» Document segment:

::::::::::

Artemis II Came Closer Than Anyone in 54 Years
On April 6, 2026, Commander Reid Wiseman, Pilot Victor Glover, and Mission Specialists Christina Koch and Jeremy Hansen flew the Orion spacecraft within 4,067 miles of the lunar surface during a seven-hour arc over the far side. It was the closest any human crew had come to the moon since Eugene Cernan left it in December 1972. The same month Harrison Schmitt found the orange soil.
The crew was not just sightseeing. One of their explicit scientific objectives was to document color, brightness, and texture variation across the terrain. These three variables are how geologists, from orbit or from the ground, read what a surface is made of without touching it. The Artemis II crew photographed Vavilov Crater on the Hertzsprung Basin rim, the ancient floor of the South Pole-Aitken Basin (one of the largest confirmed impact structures in the solar system), and Orientale Basin, 580 miles wide, 3.8 billion years old, and still containing excavated material from deep within the lunar interior.
They also reported watching six meteoroid impacts flash on the darkened lunar surface during a near-total solar eclipse. The moon, it turns out, is still being written.
The Earthset image the crew captured that day shows the lunar surface as “grey-brown.” Not grey. Grey-brown: the honest color of a world made of iron and silica and volcanic history. The crescent Earth setting behind its cratered edge looks impossibly fragile by comparison.
What Comes Next
The full Artemis II image set is still being downlinked and processed as of this writing. The initial gallery reveals the far side features the crew documented, including the Hertzsprung Basin’s concentric mountain rings and the terminator-sharp shadows of Ohm Crater’s terraced walls. More images will follow.
Artemis III, which aims to land humans near the lunar south pole, will be the first crewed landing since Apollo 17. When those astronauts step out and look around, they will do so in an area we have never visited: a region of permanently shadowed craters, ancient ice deposits, and a geological record untouched for billions of years. They may find more orange. They may find more colors we have not named yet. What they see will change them, the way it changed everyone who has seen the lunar surface in person, which is 12 people in all of human history.
The full color image of the moon is still being taken.
Somewhere on the surface of the moon, three billion years ago, a volcanic vent opened and flung glass beads into the sky. They landed, cooled, and waited. In 1972, a geologist in a spacesuit kicked one with his boot and said: orange. That moment is still reverberating.

::::::::::

» Information provided:

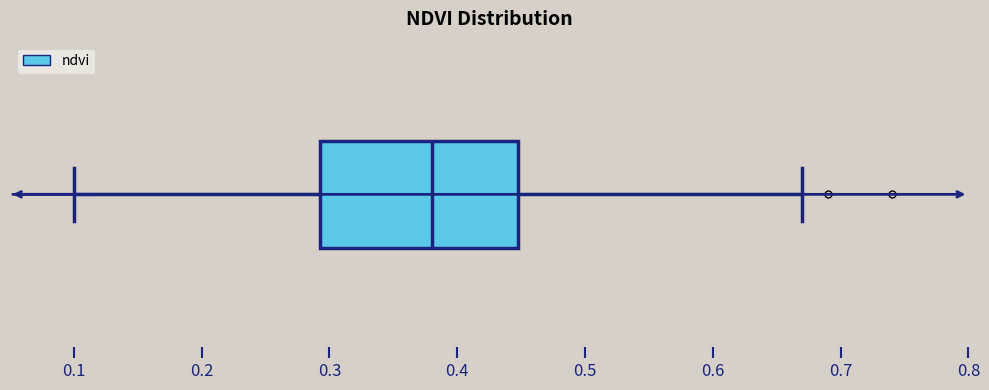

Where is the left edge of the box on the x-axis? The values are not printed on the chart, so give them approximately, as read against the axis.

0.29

::::::::::

» Problem A:
Repeat the Artemis II piece from "Somewhere on the" up to and including "is still reverberating.".
» Problem B:
Turn the paragraph of the Artemis II piece that begins "Artemis III, which aims" into a short bulleted list that keeps its main facts.
The material was taken from a different source than the Artemis II piece.

» Answer section A:
Somewhere on the surface of the moon, three billion years ago, a volcanic vent opened and flung glass beads into the sky. They landed, cooled, and waited. In 1972, a geologist in a spacesuit kicked one with his boot and said: orange. That moment is still reverberating.

» Answer section B:
- Artemis III aims to land humans near the lunar south pole and will be the first crewed landing since Apollo 17.
- Its astronauts will step out in a region never visited, with permanently shadowed craters, ancient ice deposits, and a geological record untouched for billions of years.
- They may find more orange, or colors not yet named.
- What they see will change them, as it changed everyone who has seen the lunar surface in person: 12 people in all of human history.